For now universities can only offer online tuition, which is a partial fix but doesn’t address the significant secondary economic impacts of an extra several hundred thousand people needing infrastructure, accommodation, food and basic services.
For a government deeply resistant to providing any kind of support for universities, it’s a vexing problem that may have serious long-term impacts on one of our biggest export industries.
It’s a huge issue. Those in the sector are saying that universities will look very different from now on. There is very little prospect of the govt coming to any rescue. While some govt complaints have merit, others point out that govt policy forced them down this path, and that also has merit.
At my former employer, the local shops will take a big hit, so many of them catering to the high proportion of Asian students’ tastes. Some of them will go bust, property owners may struggle to fill any holes with local foot traffic visibly diminished. All up, the flow on effects will run for 12 to 18 months, likely.

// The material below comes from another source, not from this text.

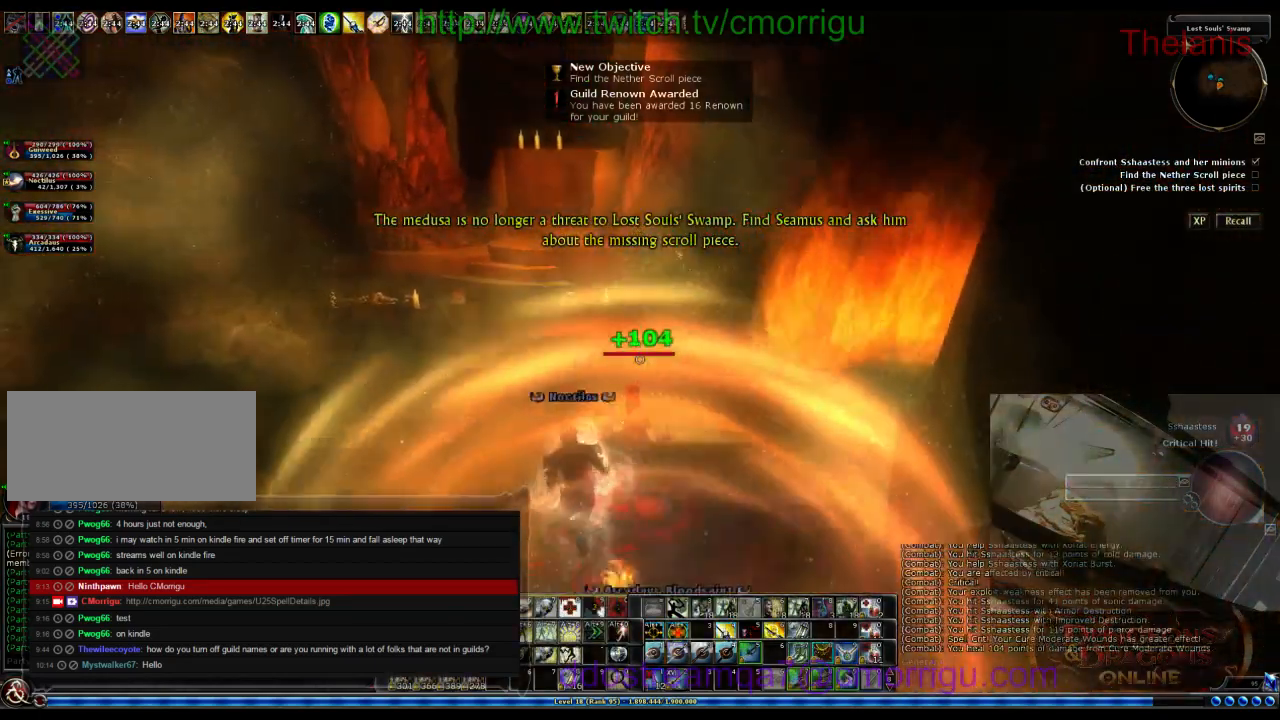
{"keys": [], "events": [[367, "a", "up"]]}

The $40B input to local communities and universities is real money attracted from overseas. It is significant.
As for helping the sector, greater investment in research by govt is not wasted money. A smart govt would see it as an investment, particularly in the STEM subjects, but the LNP often can’t work out the difference between an investment and a cost. I wouldn’t hold my breath. I was among the first of many that will leave the sector.

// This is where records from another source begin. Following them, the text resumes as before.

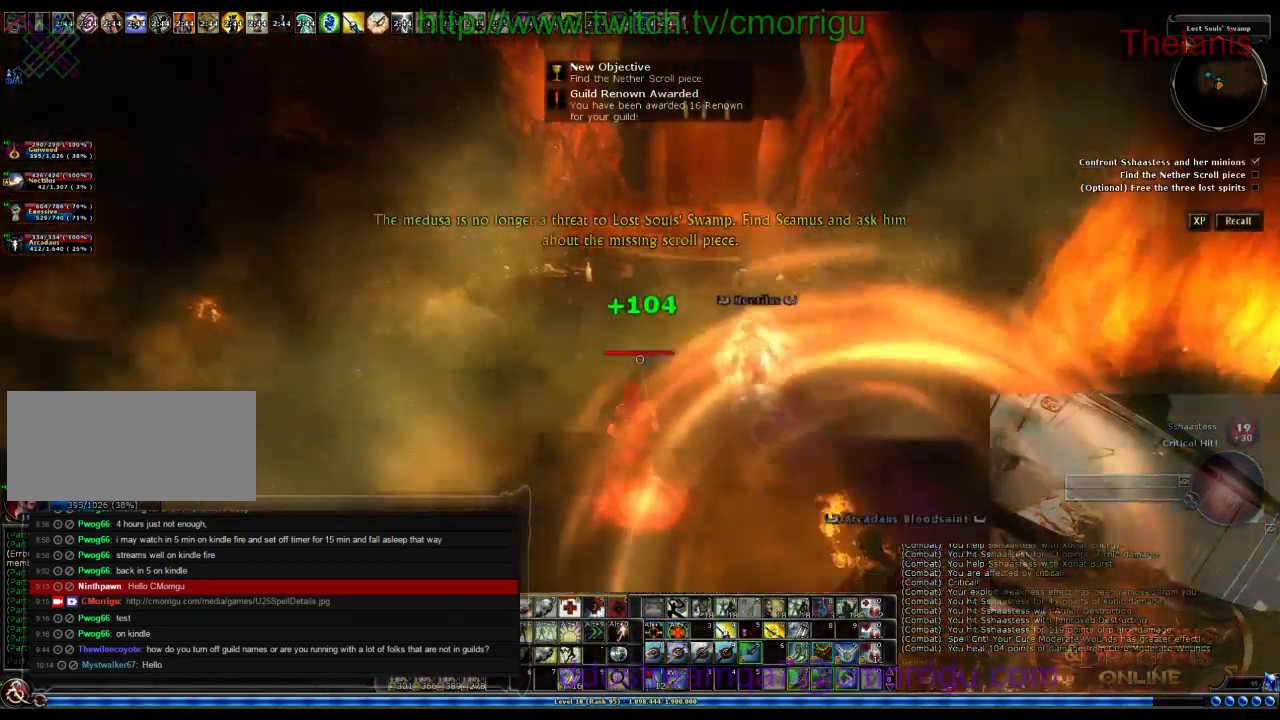
{"keys": [], "events": []}
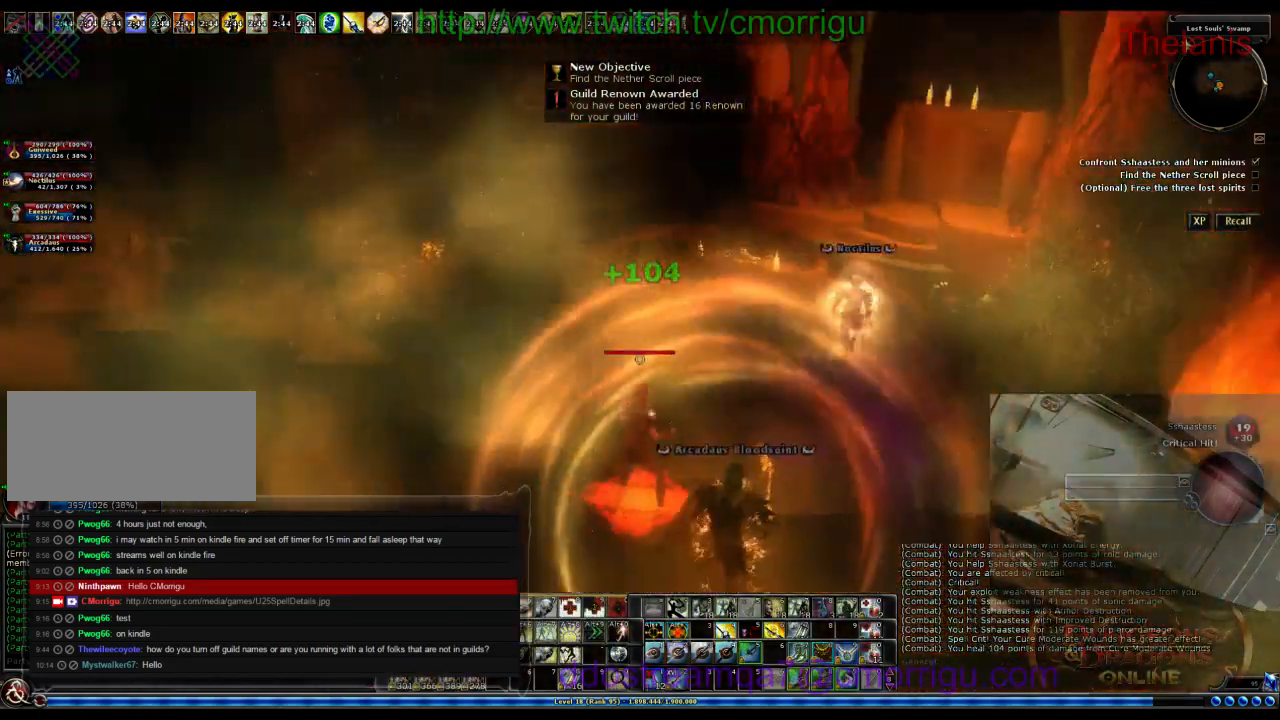
{"keys": ["w"], "events": [[100, "w", "down"]]}
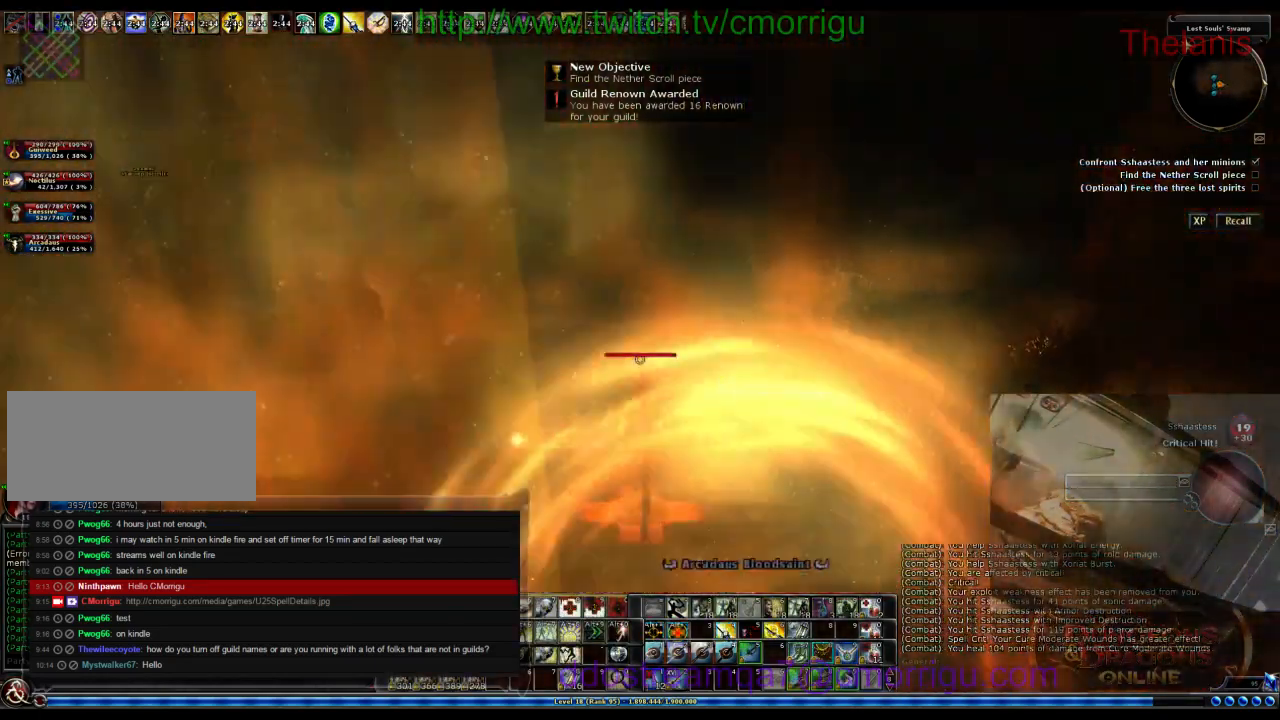
{"keys": ["w"], "events": []}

‘The LNP often can’t work out the difference between an investment and a cost’. That’s unfortunately is an accurate statement. The govt doesn’t understand that the 2nd or 3rd largest export earner is an important sector that needs to be nurtured and needs decent investment to flourish into the future, instead they keep cutting its funding (cost) and forcing it to depend on foreign students who take their skills back home. I am not sure where the govt members got their university education from, but they certainly are unable to think critically about this countries future well-being. Where is their vision for Australia’s education sector ? I don’t think they know what a ‘vision’ is. Its time for a change.

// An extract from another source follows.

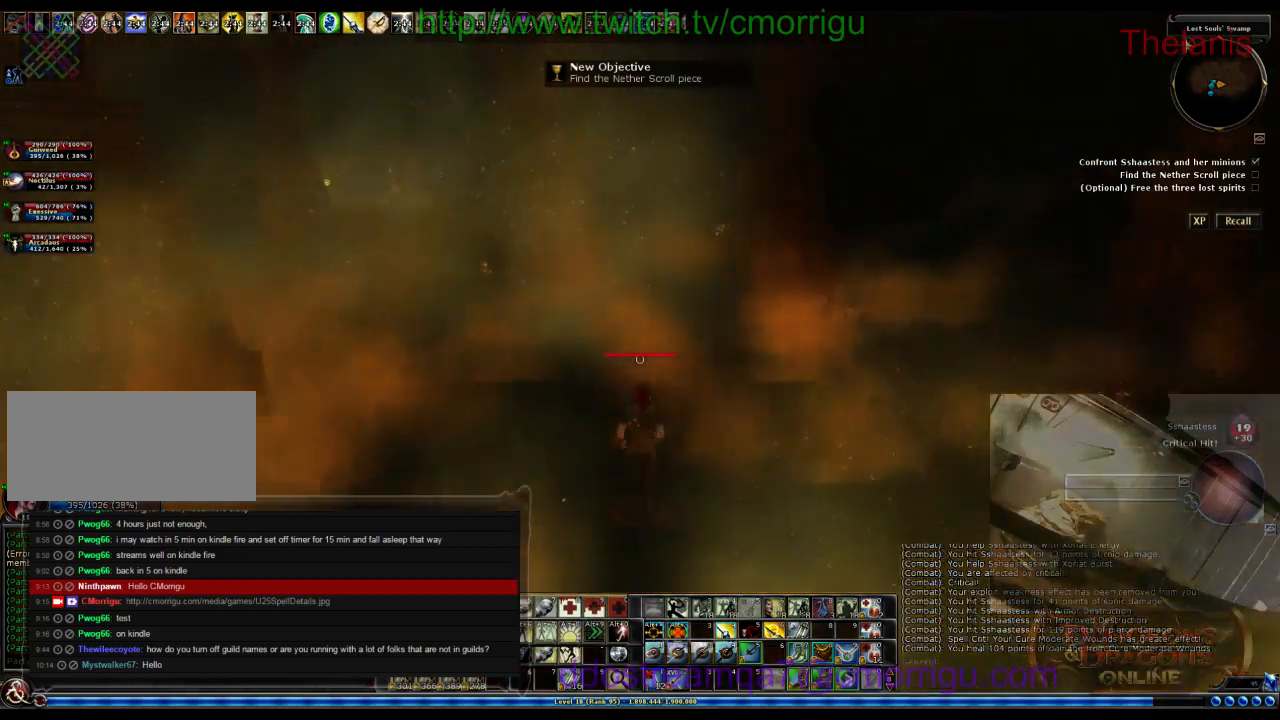
{"keys": ["w"], "events": []}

“ the LNP often can’t work out the difference between an investment and a cost.”
Oh so true, good one DB.
The answer is to focus on the core purpose of universities, and that is to educate and contribute to the body of knowledge.
The solution is to restore full government funding to enable Australian students to study at Australian universities. The international student cohort can be the cherry on top which provides additional value (cultural, social, intellectual… as well as economic) to the sector and to Australian society more generally, rather than being the primary funder of what must, at the heart of its function, provide quality under-graduate and post-graduate education and research capacity for the benefit of Australia and Australians long into the future. Universities must return to their purpose of educating and learning, rather then running as businesses for accountants and managers… and profit.
I wholeheartedly agree. Australian universities are now just about money; nothing to do with intellectual capacity. Too many foreign students use their studying here as an immigration ticket. Some get their assignments done by providers online and hardly speak English. How is this good for Australian universities? I believe that since our universities have come to rely on foreign students they have diminished in quality. I’ve been studying for 20 years and I watch in disbelief.
The Tudger on Insiders yesterday was unashamedly (sic!?) proclaiming that “studentism” was a priority path to citizenship.
16% of student permanent residency applications come under the annual permanent migration cap, with other independent offshore/onshore applicants for skilled streams, family reunion, refugees etc..
Citizenship is another step altogether after permanent residency, including qualifying time period and amongst other things, doing the Australian citizenship test…….
Permanent migration is less than than post WWII levels (proportionally) but many Australians have been misled by media, MPs and commentators focusing upon (undefined) ‘population growth’, into deeming all students and other temporary residents counted in the NOM net overseas migration, as ‘immigrants’ when many have no plans to stay permanently, nor can they…..
I would not have thought that 16% of international students becoming permanent residents is ‘too many’:
‘A much smaller share of those arriving as international students eventually transition to permanent residence (Figure 19). Of the 1.6 million individuals examined between 2000-01 and 2013-14, 16 per cent eventually transitioned to permanent residence.’ (page 21)
Commonwealth of Australia (2018: 21) Shaping a nation. Population growth and immigration over time.
The universities will have to discontinue the high-risk activity of marketing education to foreign students and educate Australian students. The government will have to help the universities and other sections of the economy to adapt to a new world where there will be little movement of people between countries.
Australian universities educate as many Australian students as they are funded for. The current conservative government capped funding for domestic students.
Quite. Funding must be restored.
A likely outcome of this situation will be our broke unis being sold off cheaply to China. This has already begun to a certain extent, with at least one Australian university entering into a partnership arrangement with a Chinese university. More will inevitably follow.
Almost all Australian universities are owned by the State or federal governments, which will not sell them.
Several Australian and other universities have joint ventures in China, India, and elsewhere.
They’ve sold off almost all our other most valuable public assets. Why not our universities?
It’s very hard to safely dismount from a tiger (or dragon).
Thanks to John “Artless Dodger” Dawkins (HECs) & other class traitors in the neolib Keating/Hawke government so many aspects of Life, as it was once lived and enjoyed in this country, have been sold for a mess of pottage.
Whether it is depending on sin taxes from alcohol, gambling or tobacco or education as an export, as spruiked by bright sparks with well stuffed carpet bags ready to skip at a moment’s notice, it always going to end in disaster.
And who pays to pick up the pieces, ie repair the Budget ‘holes’?
NOT those who profitted but hoi polloi.